Der Schrumpfkurs der Royal Bank of Scotland (RBS) hinterlässt tiefe Spuren in der Bilanz. Im dritten Quartal sackte der operative Gewinn - das ist das um Einmaleffekte und die Kosten für den Umbau bereinigte Vorsteuerergebnis - um mehr als die Hälfte auf 842 Millionen Pfund ab, wie das seit der Finanzkrise grösstenteils verstaatlichte Institut in London mitteilte.
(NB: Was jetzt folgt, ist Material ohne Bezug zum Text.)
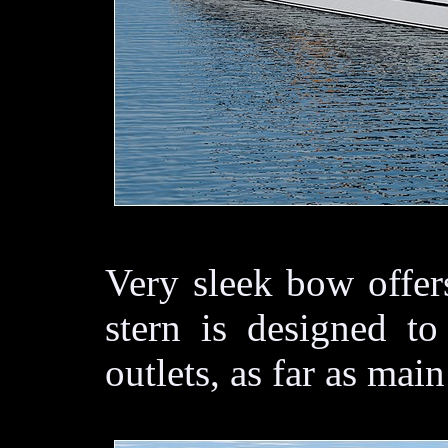
Very sleek bow offer
stern is designed to
outlets, as far as ma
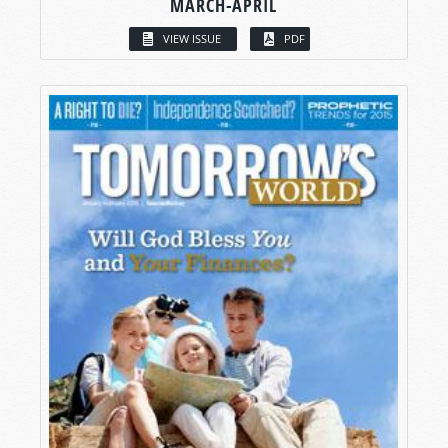
MARCH-APRIL
VIEW ISSUE
PDF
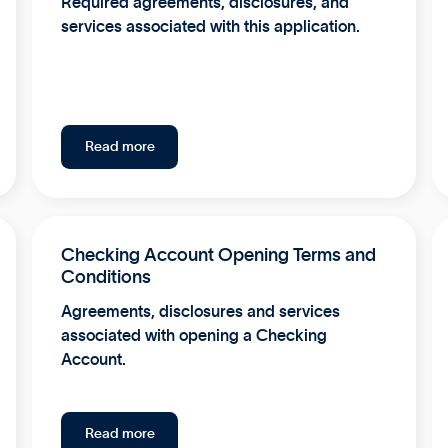
Required agreements, disclosures, and
services associated with this application.
Read more
Checking Account Opening Terms and
Conditions
Agreements, disclosures and services
associated with opening a Checking
Account.
Read more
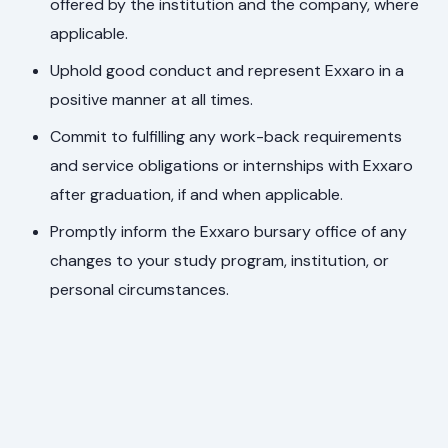
offered by the institution and the company, where
applicable.
Uphold good conduct and represent Exxaro in a
positive manner at all times.
Commit to fulfilling any work-back requirements
and service obligations or internships with Exxaro
after graduation, if and when applicable.
Promptly inform the Exxaro bursary office of any
changes to your study program, institution, or
personal circumstances.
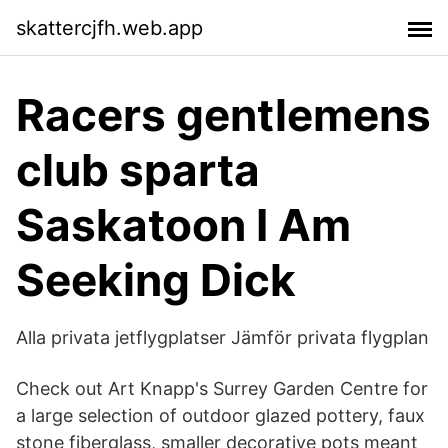
skattercjfh.web.app
Racers gentlemens
club sparta
Saskatoon I Am
Seeking Dick
Alla privata jetflygplatser Jämför privata flygplan
Check out Art Knapp's Surrey Garden Centre for
a large selection of outdoor glazed pottery, faux
stone fiberglass, smaller decorative pots meant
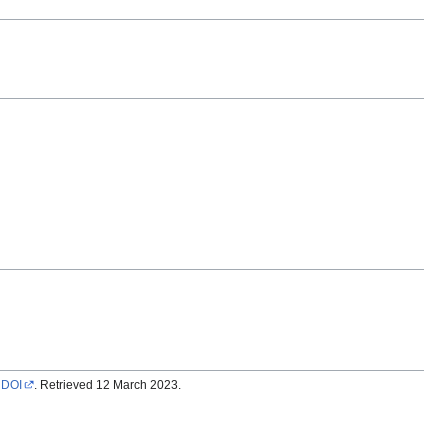
.
DOI
. Retrieved 12 March 2023.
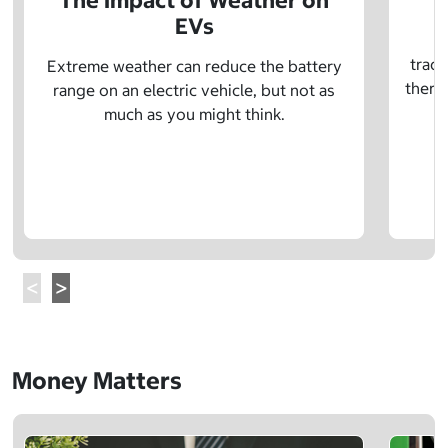
The Impact of Weather on
EVs
E
tradi
Extreme weather can reduce the battery
there 
range on an electric vehicle, but not as
much as you might think.
Money Matters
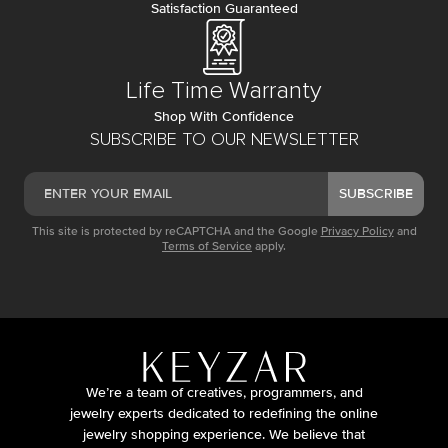
Satisfaction Guaranteed
Life Time Warranty
Shop With Confidence
SUBSCRIBE TO OUR NEWSLETTER
SUBSCRIBE
This site is protected by reCAPTCHA and the Google
Privacy Policy
and
Terms of Service
apply.
We’re a team of creatives, programmers, and
jewelry experts dedicated to redefining the online
jewelry shopping experience. We believe that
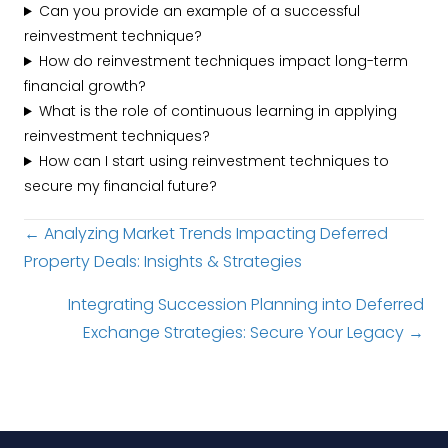
Can you provide an example of a successful
reinvestment technique?
How do reinvestment techniques impact long-term
financial growth?
What is the role of continuous learning in applying
reinvestment techniques?
How can I start using reinvestment techniques to
secure my financial future?
Posts
← Analyzing Market Trends Impacting Deferred
Property Deals: Insights & Strategies
navigation
Integrating Succession Planning into Deferred
Exchange Strategies: Secure Your Legacy →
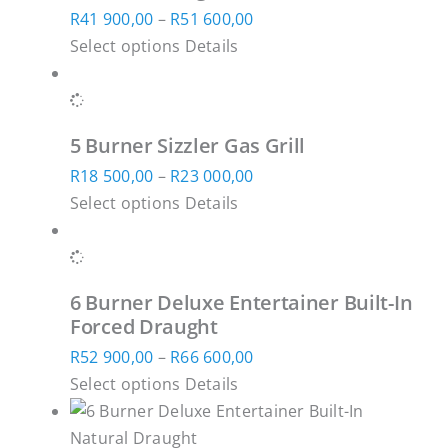
product
Price
R
41 900,00
–
R
51 600,00
options
page
This
range:
Select options
Details
may
product
R41
be
has
900,00
chosen
multiple
through
on
5 Burner Sizzler Gas Grill
variants.
R51
the
Price
R
18 500,00
–
R
23 000,00
The
600,00
product
This
range:
Select options
Details
options
page
product
R18
may
has
500,00
be
multiple
through
chosen
6 Burner Deluxe Entertainer Built-In
variants.
R23
on
Forced Draught
The
000,00
the
Price
R
52 900,00
–
R
66 600,00
options
product
This
range:
Select options
Details
may
page
product
R52
be
has
900,00
chosen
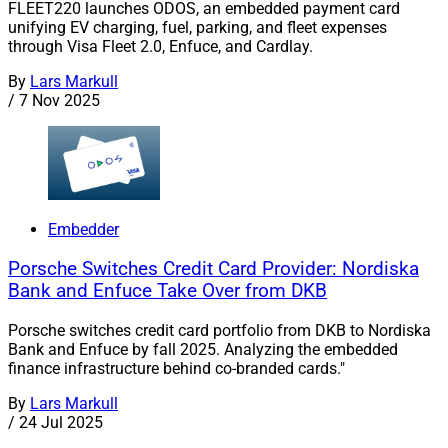
FLEET220 launches ODOS, an embedded payment card
unifying EV charging, fuel, parking, and fleet expenses
through Visa Fleet 2.0, Enfuce, and Cardlay.
By
Lars Markull
/
7 Nov 2025
Embedder
Porsche Switches Credit Card Provider: Nordiska
Bank and Enfuce Take Over from DKB
Porsche switches credit card portfolio from DKB to Nordiska
Bank and Enfuce by fall 2025. Analyzing the embedded
finance infrastructure behind co-branded cards."
By
Lars Markull
/
24 Jul 2025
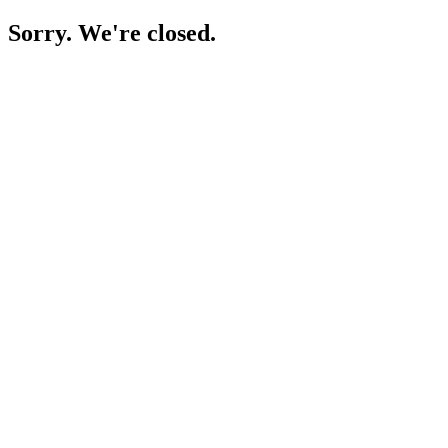
Sorry. We're closed.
Der Einbruch war noch stärker als von Analysten erwartet. Grund sind vor allem deutlich niedrigere Beiträge aus dem Investmentbanking, das Vorstandschef Ross McEwan radikal eindampft. Zudem hatte die Bank angesichts des hohen Wettbewerbsdrucks die Gebühren für seine Geschäftskunden gesenkt. Dass unter dem Strich der Überschuss dennoch um sechs Prozent auf 952 Millionen Pfund stieg, verdankt der Konzern einem Buchgewinn aus dem weiteren Abbau seiner Anteile an der US-Bank Citizens. Ansonsten hätte unter dem Strich ein Verlust gestanden.

Ein Fünftel Wert verloren

Im August hat die britische Regierung erstmals seit der Verstaatlichung 2008 Anteile der Bank an der Börse verkauft. Für die veräusserten gut fünf Prozent der Aktien erlöste der Staat rund 2,1 Milliarden Pfund. Aktuell hält der Staat, der in der Finanzkrise 45,5 Milliarden Pfund in die Bank gepumpt hatte, noch knapp 73 Prozent der Aktien. Dieser Anteil ist aktuell knapp 27 Milliarden Pfund wert. RBS-Aktien haben in diesem Jahr rund 20 Prozent an Wert verloren.